(Collected data)
'''

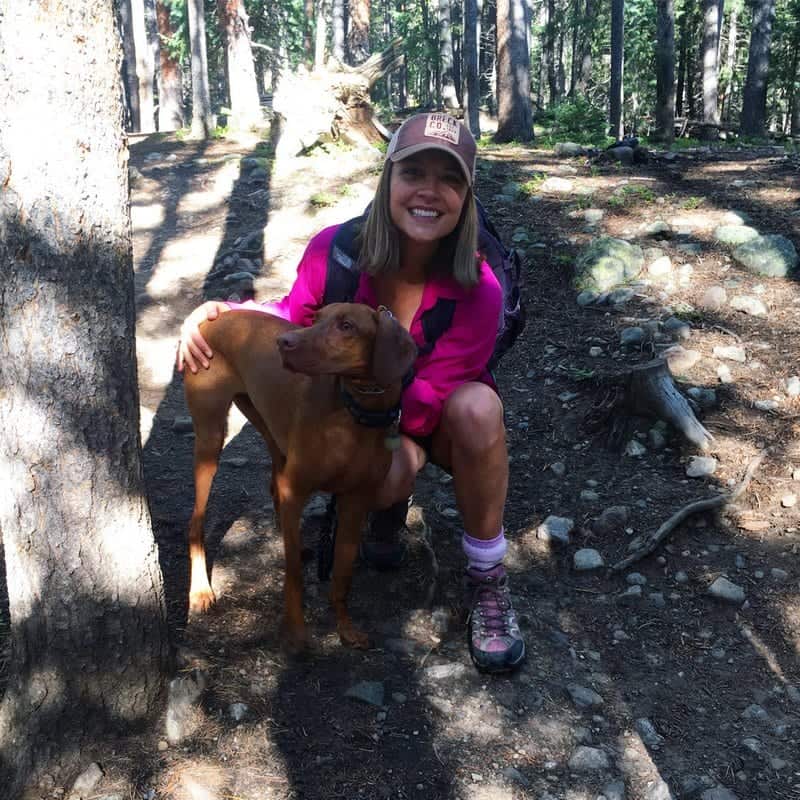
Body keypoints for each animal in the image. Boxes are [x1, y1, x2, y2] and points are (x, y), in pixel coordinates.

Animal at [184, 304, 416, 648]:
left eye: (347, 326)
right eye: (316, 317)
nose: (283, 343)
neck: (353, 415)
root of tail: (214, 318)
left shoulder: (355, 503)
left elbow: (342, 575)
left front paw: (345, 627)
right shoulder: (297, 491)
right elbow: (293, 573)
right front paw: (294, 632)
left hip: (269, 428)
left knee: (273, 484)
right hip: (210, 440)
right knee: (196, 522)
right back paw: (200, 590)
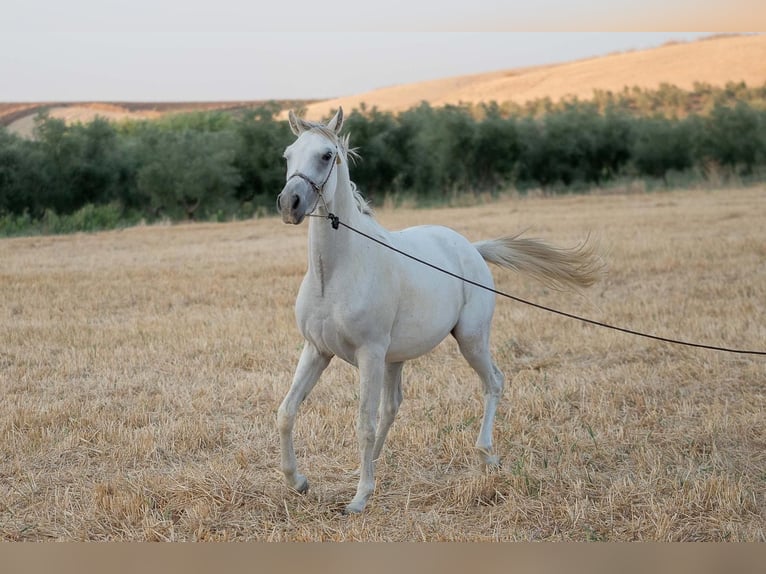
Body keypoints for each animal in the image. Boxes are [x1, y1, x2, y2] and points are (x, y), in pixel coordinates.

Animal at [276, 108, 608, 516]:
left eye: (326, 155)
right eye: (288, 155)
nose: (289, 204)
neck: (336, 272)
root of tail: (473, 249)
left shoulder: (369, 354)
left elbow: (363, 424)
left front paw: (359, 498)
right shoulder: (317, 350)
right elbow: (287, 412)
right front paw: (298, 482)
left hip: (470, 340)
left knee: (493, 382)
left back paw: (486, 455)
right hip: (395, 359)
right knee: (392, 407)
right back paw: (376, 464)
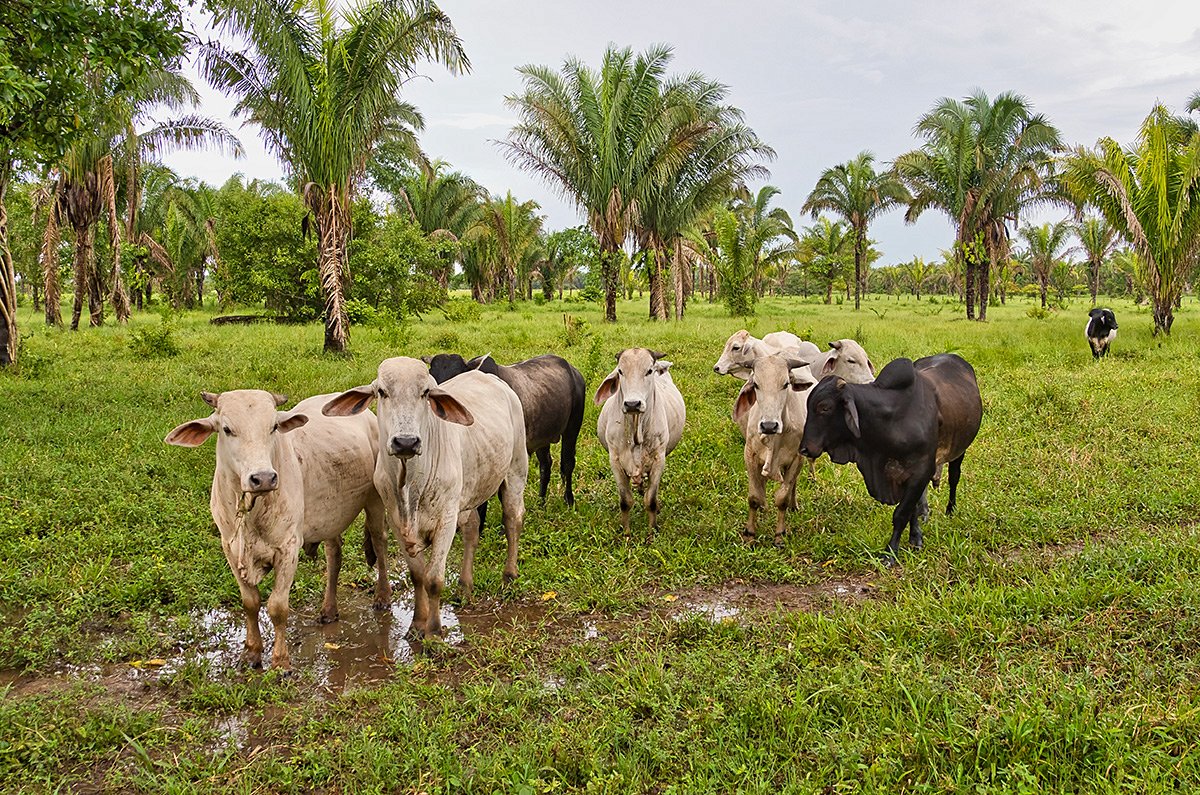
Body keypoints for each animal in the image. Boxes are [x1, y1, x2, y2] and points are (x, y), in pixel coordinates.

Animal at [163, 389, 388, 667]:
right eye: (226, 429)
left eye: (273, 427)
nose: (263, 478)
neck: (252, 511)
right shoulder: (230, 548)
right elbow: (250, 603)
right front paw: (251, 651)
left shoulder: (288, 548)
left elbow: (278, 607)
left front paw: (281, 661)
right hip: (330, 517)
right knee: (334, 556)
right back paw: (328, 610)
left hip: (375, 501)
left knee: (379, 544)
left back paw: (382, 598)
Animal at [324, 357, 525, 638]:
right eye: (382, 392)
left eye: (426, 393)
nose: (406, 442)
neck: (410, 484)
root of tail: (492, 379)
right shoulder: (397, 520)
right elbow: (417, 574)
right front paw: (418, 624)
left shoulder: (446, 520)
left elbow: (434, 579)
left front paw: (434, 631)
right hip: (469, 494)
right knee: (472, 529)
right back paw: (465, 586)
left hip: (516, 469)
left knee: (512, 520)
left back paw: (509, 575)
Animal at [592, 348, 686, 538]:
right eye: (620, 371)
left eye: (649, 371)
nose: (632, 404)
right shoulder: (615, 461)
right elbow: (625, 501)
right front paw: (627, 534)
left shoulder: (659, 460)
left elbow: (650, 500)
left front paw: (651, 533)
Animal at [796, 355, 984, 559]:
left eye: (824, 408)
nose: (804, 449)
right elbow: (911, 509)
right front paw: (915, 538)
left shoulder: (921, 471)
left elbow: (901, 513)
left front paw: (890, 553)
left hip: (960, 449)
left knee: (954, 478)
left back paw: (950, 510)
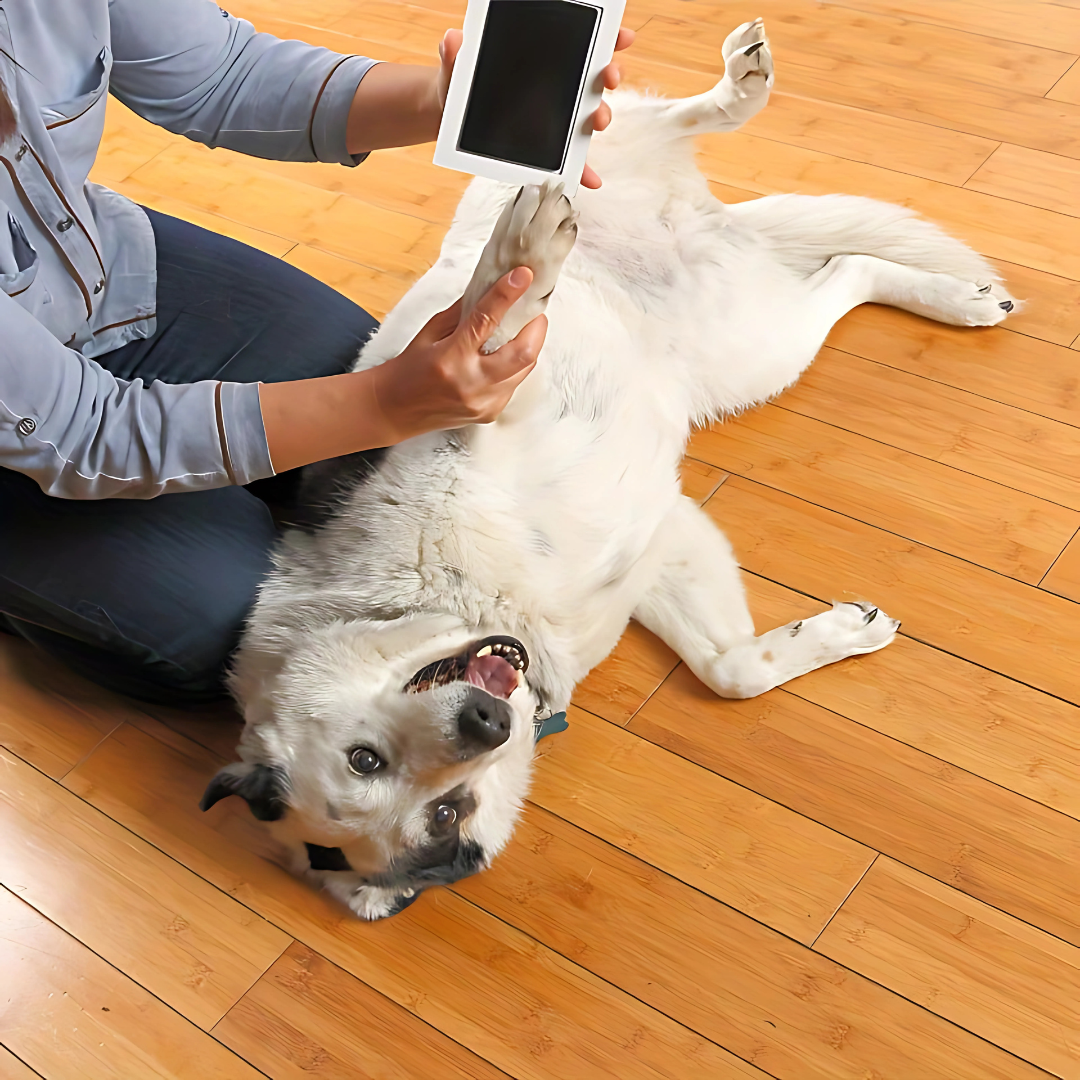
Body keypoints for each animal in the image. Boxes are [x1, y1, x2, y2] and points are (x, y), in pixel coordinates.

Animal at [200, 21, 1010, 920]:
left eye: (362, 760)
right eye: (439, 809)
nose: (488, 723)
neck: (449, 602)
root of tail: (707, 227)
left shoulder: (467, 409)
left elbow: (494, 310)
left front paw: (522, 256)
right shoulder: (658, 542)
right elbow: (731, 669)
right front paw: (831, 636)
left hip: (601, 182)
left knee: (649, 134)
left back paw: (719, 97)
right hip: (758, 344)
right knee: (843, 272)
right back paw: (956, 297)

'''

**Work required:** Copy each entry exactly as written. Pictures do not belong in the copy.

**Solution for this exercise:**
Body keypoints for each animal in the image. Boxes are [x1, y1, x2, y2] and points are (x, y), in pixel coordinates.

Animal at [184, 304, 416, 648]:
left eye: (347, 326)
right eye: (316, 317)
nose: (283, 343)
neck: (353, 415)
root of tail: (214, 318)
left shoulder: (355, 503)
left elbow: (342, 575)
left front paw: (345, 627)
right shoulder: (297, 491)
right elbow: (293, 573)
right front paw: (294, 632)
left hip: (269, 428)
left knee: (273, 484)
right hip: (210, 440)
right knee: (196, 522)
right back paw: (200, 590)
Body keypoints for each animal in the image. Boxes are [x1, y1, x2, y2] and points are (x, y), in pixel coordinates.

Animal at [276, 108, 608, 516]:
left eye: (326, 155)
right eye: (288, 155)
nose: (289, 204)
neck: (336, 272)
root of tail: (473, 249)
left shoulder: (369, 354)
left elbow: (363, 424)
left front paw: (359, 498)
right shoulder: (317, 350)
right elbow: (287, 412)
right front paw: (298, 482)
left hip: (470, 340)
left knee: (493, 382)
left back paw: (486, 455)
right hip: (395, 359)
right knee: (392, 407)
right back paw: (376, 464)
Body keypoints for each animal in the image. Boxes are [x1, y1, x2, y2] and points are (x, y), in pixel coordinates.

Animal at [163, 389, 388, 667]:
right eye: (226, 429)
left eye: (273, 427)
nose: (263, 478)
neck: (252, 511)
right shoulder: (230, 548)
right elbow: (250, 603)
right front paw: (251, 651)
left shoulder: (288, 548)
left elbow: (278, 607)
left front paw: (281, 661)
right hip: (330, 517)
right knee: (334, 556)
right back paw: (328, 610)
left hip: (375, 501)
left knee: (379, 544)
left back paw: (382, 598)
Animal at [324, 357, 525, 638]:
right eye: (382, 392)
left eye: (426, 393)
nose: (406, 442)
neck: (410, 484)
root of tail: (492, 379)
right shoulder: (397, 520)
right elbow: (417, 574)
right front paw: (418, 624)
left shoulder: (446, 520)
left elbow: (434, 579)
left front paw: (434, 631)
right hip: (469, 494)
right knee: (472, 529)
right back paw: (465, 586)
left hip: (516, 469)
left knee: (512, 520)
left back paw: (509, 575)
Animal at [592, 348, 686, 538]:
right eye: (620, 371)
left eye: (649, 371)
nose: (632, 404)
right shoulder: (615, 461)
right elbow: (625, 501)
right front paw: (627, 534)
left shoulder: (659, 460)
left elbow: (650, 500)
left front paw: (651, 533)
Animal at [796, 355, 984, 559]:
left eye: (824, 408)
nose: (804, 449)
right elbow: (911, 509)
right front paw: (915, 538)
left shoulder: (921, 471)
left elbow: (901, 513)
left front paw: (890, 553)
left hip: (960, 449)
left knee: (954, 478)
left back paw: (950, 510)
Body keypoints for each animal in the image. Boxes are [x1, y1, x2, y2] and points are (x, y), in pixel coordinates.

Animal at [200, 21, 1010, 920]:
left eye: (362, 760)
right eye: (439, 809)
nose: (488, 723)
neck: (449, 602)
root of tail: (707, 227)
left shoulder: (467, 409)
left elbow: (494, 310)
left front paw: (522, 256)
right shoulder: (658, 542)
right elbow: (731, 669)
right front paw: (831, 636)
left hip: (601, 182)
left knee: (649, 134)
left back paw: (719, 97)
right hip: (758, 344)
right knee: (843, 272)
right back paw: (956, 297)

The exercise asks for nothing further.